The UN report likens North Korea's inhumane treatment of prisoners to those of Nazi-era atrocities and claims rape, executions and forced abortions are also common among the country’s secret kwanliso camps, which are estimated to hold more than 200,000 men, women and children. It states:

In this illustration a prisoner in a solitary confinement cell reaches for a rat for sustenance

"The unspeakable atrocities committed against the inmates of the kwanliso political prison camps of the DPRK resemble the horrors of camps that totalitarian states established during the twentieth century. In the political prison camps of the Democratic People’s Republic of Korea, the inmate population is gradually eliminated through deliberate starvation, forced labour, executions, torture, sexual violence including rape and a denial of reproductive rights enforced through punishment, forced abortion and infanticide. The Commission estimates that hundreds of thousands of political prisoners have perished in these political prison camps over the course of more than five decades."

The inquiry has been gathering evidence for almost a year. Meanwhile the North Korean government, under the leadership of Kim Jong Un, has hit out at the report in a statement sent to Reuters news agency.

It calls it "fabricated and invented" and an instrument of political plot, adding: "However, we will continue to strongly respond to the end to any attempt of regime-change and pressure under the pretext of 'human rights protection'."

The sketches appeared in Mr Kim's book Evidence Jeongeori Prison

Amnesty International has urged the world to increase pressure on North Korea.

“The gravity and nature of human rights violations are off the scale," Amnesty International’s East Asia Research Director Roseann Rife said.

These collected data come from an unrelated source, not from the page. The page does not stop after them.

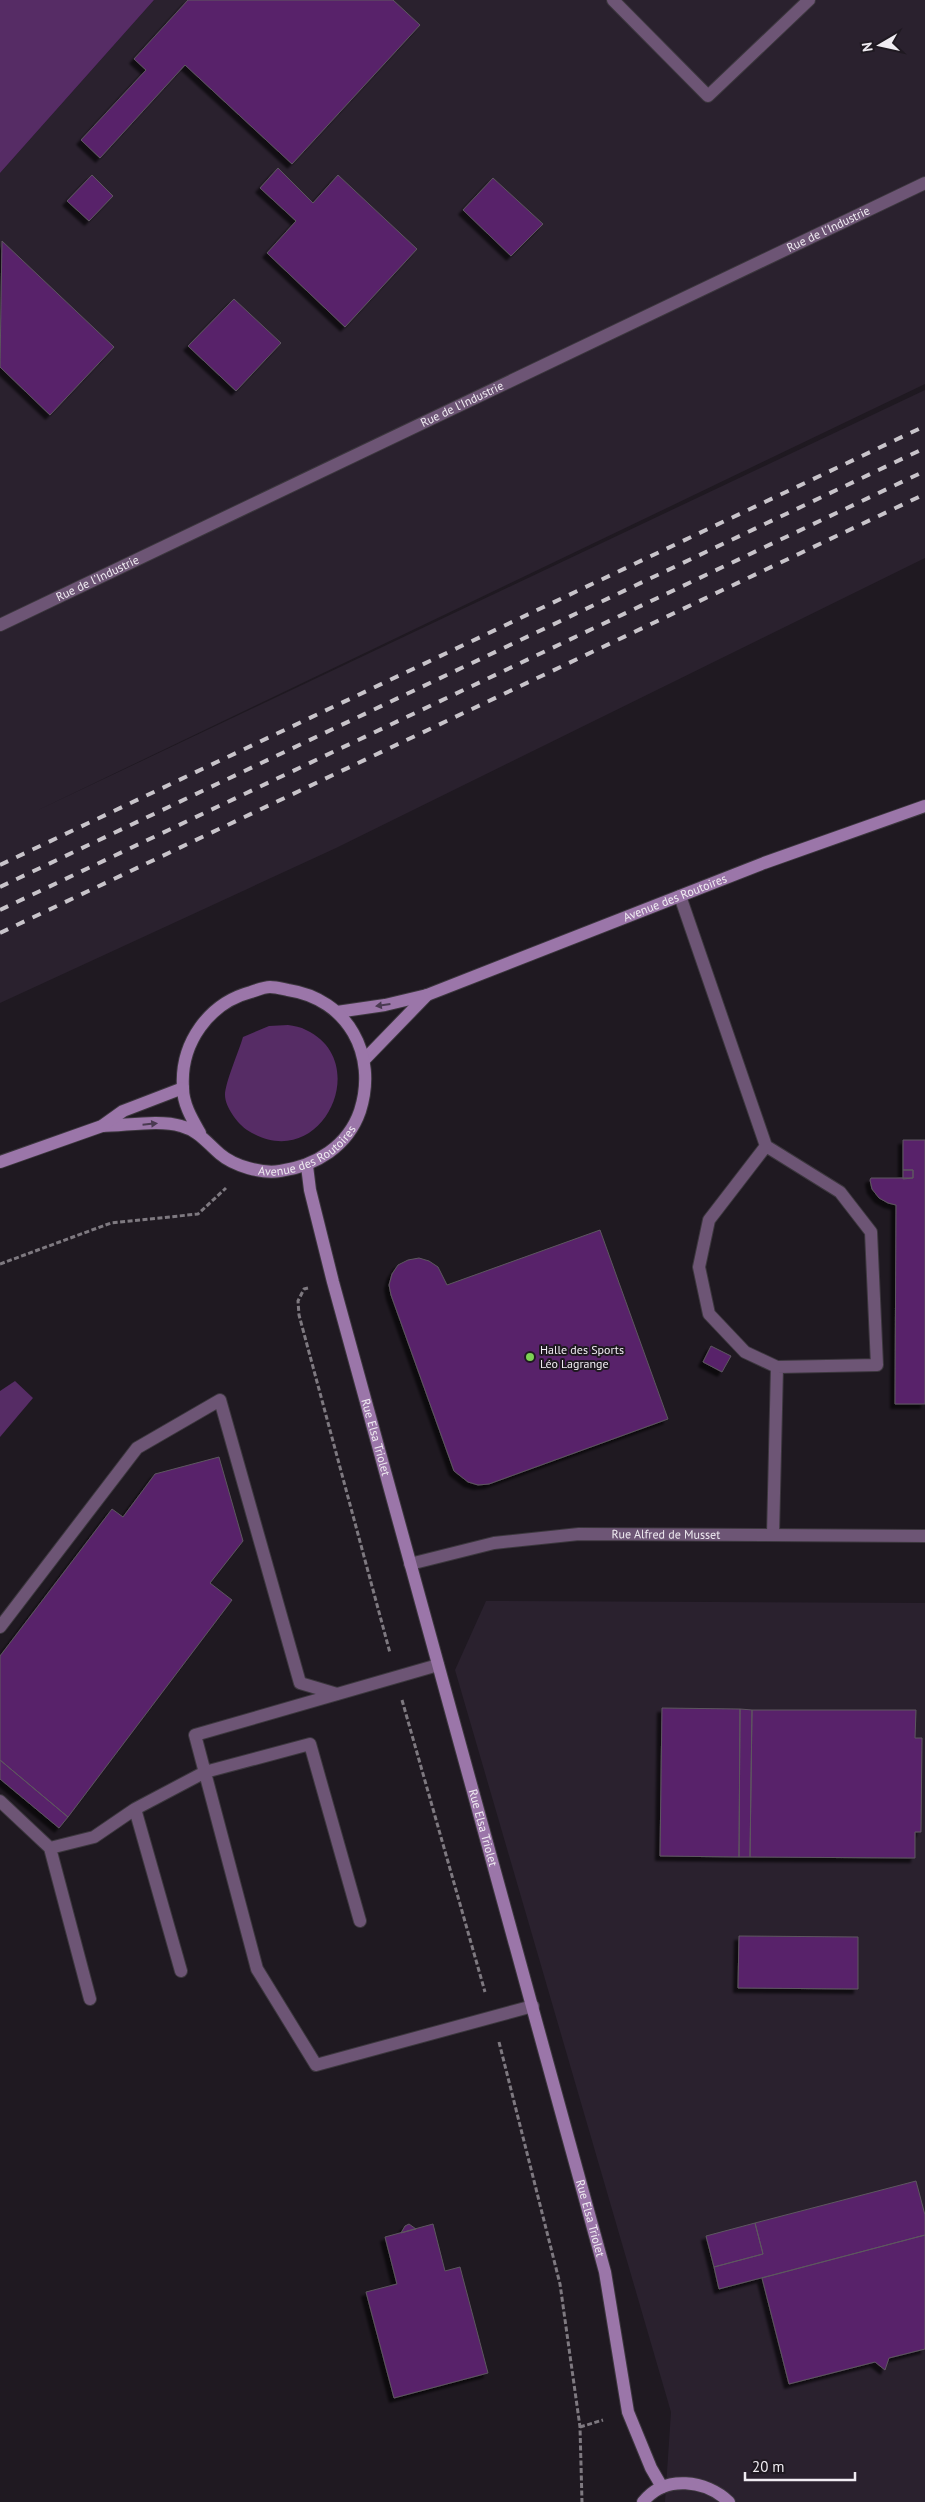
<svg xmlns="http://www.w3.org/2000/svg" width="925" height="2502" font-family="'PT Sans',sans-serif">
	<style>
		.built { fill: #2a212e }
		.green { fill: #562c65 }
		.building { fill: #58226a; stroke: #5e5760; filter: url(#shadow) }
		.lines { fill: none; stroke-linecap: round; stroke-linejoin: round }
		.lane-casing { stroke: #3c373e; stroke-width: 14 }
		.street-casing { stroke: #3c373e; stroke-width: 14 }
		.secondary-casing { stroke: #3c373e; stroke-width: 14 }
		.path { stroke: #7e7980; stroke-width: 3; stroke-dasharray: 5 2.5; stroke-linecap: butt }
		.lane { stroke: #6d5575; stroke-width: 12 }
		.street { stroke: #6d5575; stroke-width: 12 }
		.secondary { stroke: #9b76a9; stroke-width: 12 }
		.rail { stroke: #c8c4ca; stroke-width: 4; stroke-dasharray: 9 9; stroke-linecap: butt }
		.oneway { fill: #4a3a51 }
		.poi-dot { fill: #7dd154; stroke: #1f1921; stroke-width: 2 }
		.labels { text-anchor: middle; stroke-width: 4; stroke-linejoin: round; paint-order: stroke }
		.street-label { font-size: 12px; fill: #f0ecf2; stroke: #1f1921 }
		.poi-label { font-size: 12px; fill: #f0ecf2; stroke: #1f1921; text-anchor: start }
	</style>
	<defs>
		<filter id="shadow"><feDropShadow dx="-4.5" dy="4.5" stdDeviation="1" flood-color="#0009"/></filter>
	</defs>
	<rect width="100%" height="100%" fill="#1f1921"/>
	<path class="built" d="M154,0H925V384L34,812L925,390V558L336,848L0,1003V173Z
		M486,1601L925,1603V2502H665L671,2412L455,1670Z"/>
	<path class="green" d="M0,0H154L0,173Z
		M288,1025C294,1026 301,1027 306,1030C375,1062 320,1177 247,1130C238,1124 225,1107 225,1095C225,1083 239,1051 243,1037L269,1026Z
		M15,1381L33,1398L0,1437V1391Z"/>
	<path class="building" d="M188,0H393L420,25L292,164L185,65L100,158L81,140L146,70L134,59Z
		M278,168L313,203L338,175L417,249L345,327L267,253L296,221L260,188Z
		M92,175L113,196L89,221L67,201Z
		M493,178L543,224L511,256L463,210Z
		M2,241L114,347L50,415L0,367Z
		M234,299L281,343L236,391L188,346Z
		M903,1140H925V1404H895L896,1205L888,1203L879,1198L872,1189L870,1180L871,1178H913V1170H903Z
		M903,1170H913V1178L903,1179Z
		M600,1230L668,1419L489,1484L478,1485L468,1482L454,1471L391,1295L389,1285L392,1274L398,1265L408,1260L419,1258L429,1261L438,1267L447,1285Z
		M711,1346L731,1356L722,1372L703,1362Z
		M219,1457L243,1541L210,1583L232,1600L68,1817L0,1760V1656L112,1509L123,1517L155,1474Z
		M662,1708L740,1709L739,1857L660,1856Z
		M740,1709L752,1710L750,1857H739Z
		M752,1710H916L915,1738H922L921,1832H915V1858L750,1857Z
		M0,1760L68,1817L59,1828L0,1779Z
		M739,1936L858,1937V1989L738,1988Z
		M916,2181L925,2215V2235L719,2289L714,2267L763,2254L755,2223Z
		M755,2223L763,2254L714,2267L706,2236Z
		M409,2224L416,2229L401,2233L405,2226Z
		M433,2224L445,2271L460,2267L488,2373L394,2398L366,2292L397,2284L385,2237Z
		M925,2235V2349L889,2358L885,2370L875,2362L789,2384L762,2278Z"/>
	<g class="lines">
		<g class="lane-casing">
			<path id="lane" d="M613,0L708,96L809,0
				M680,896L766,1146L840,1192L871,1232L877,1365L777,1367L745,1352L709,1314L699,1267L709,1220L766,1146
				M773,1535L777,1367
				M0,1627L137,1448L220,1400L300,1683L337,1694
				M438,1665L195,1735L257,1969L316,2065L533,2006
				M0,1801L50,1848L94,1837L135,1809L205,1772L310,1744L360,1921
				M135,1809L181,1971
				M50,1848L90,1999"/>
		</g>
		<g class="street-casing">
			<g id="street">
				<path id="s1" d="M0,625L925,183"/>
				<path id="s2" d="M410,1564L494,1543L579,1534L925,1536"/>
			</g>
		</g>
		<g class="secondary-casing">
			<g id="secondary">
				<path id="s3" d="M337,1012L385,1005L427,995L764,863L925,806"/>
				<path d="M365,1059L427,995"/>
				<path id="s4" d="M102,1126C124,1126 160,1119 181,1126C199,1131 206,1142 220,1154C234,1166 262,1174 280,1171C316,1166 348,1146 360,1111C378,1055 348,999 288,990C283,989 276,987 270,987C264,987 257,990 251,992C209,1003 180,1043 183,1088C183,1104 192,1119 200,1133"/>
				<path d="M0,1162L102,1126L123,1111L183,1088"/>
				<path id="s5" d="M307,1166L310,1190L333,1282L605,2272L628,2412L651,2468L662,2487"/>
				<path d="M643,2502C665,2474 706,2480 729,2502"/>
			</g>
		</g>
		<path class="path" d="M0,1264L111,1223L198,1214L226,1188
			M308,1288L304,1289L298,1301L299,1315L390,1653
			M402,1700L485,1992
			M499,2042L560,2284L580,2427L582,2502
			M580,2427L603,2420"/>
		<use href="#lane" class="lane"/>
		<use href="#street" class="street"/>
		<use href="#secondary" class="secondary"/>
		<path class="rail" d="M0,865L925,426
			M0,887L925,448
			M0,910L925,471
			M0,933L925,494"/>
	</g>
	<defs><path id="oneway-solid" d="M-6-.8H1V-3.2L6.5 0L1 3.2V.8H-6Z" transform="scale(1.25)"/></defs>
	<g class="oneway">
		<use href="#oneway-solid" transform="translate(383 1005) rotate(172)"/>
		<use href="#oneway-solid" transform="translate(150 1124) rotate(-6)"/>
	</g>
	<circle class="poi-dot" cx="530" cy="1357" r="5"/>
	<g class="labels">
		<g class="street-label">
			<text dy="4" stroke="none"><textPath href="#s1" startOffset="918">Rue de l'Industrie</textPath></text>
			<text dy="4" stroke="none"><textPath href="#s1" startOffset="512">Rue de l'Industrie</textPath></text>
			<text dy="4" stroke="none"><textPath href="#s1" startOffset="108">Rue de l'Industrie</textPath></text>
			<text dy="4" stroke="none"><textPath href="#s3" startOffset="358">Avenue des Routoires</textPath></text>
			<text dy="4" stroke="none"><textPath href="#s4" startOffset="225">Avenue des Routoires</textPath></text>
			<text dy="4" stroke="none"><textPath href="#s5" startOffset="280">Rue Elsa Triolet</textPath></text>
			<text dy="4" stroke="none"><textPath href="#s2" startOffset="259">Rue Alfred de Musset</textPath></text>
			<text dy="4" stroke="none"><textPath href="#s5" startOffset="685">Rue Elsa Triolet</textPath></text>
			<text dy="4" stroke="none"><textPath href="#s5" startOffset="1090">Rue Elsa Triolet</textPath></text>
		</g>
		<g class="poi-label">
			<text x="540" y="1354">Halle des Sports<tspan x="540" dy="14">Léo Lagrange</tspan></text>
		</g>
	</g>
	<g transform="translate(880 45) rotate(261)" stroke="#1f1921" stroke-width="4" paint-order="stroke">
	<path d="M0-4L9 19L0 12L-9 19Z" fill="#f0ecf2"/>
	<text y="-8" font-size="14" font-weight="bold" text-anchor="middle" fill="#f0ecf2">N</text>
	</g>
	<path d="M745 2472v8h110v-8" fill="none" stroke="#f0ecf2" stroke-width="2.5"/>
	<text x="752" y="2472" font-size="15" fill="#f0ecf2" stroke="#1f1921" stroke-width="4" paint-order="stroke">20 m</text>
</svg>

“The UN Security Council and the Human Rights Council should seize this opportunity and use their power and influence to ensure the North Korean government acts on the Commission’s findings. The people of North Korea deserve no less.

“The international community cannot afford to sit idly by, as these incomprehensible crimes are perpetrated. The Commission’s findings reinforce the need for the UN Security Council to raise human rights alongside security and peace when it comes to North Korea.”

The report recommends the UN Security Council refers the country to the International Criminal Court or setting up an ad hoc tribunal, but the country's only ally China is likely to block any such attempt, the BBC writes.

The panel will formally present its findings next month, when the Human Rights Council will decide which recommendations to support.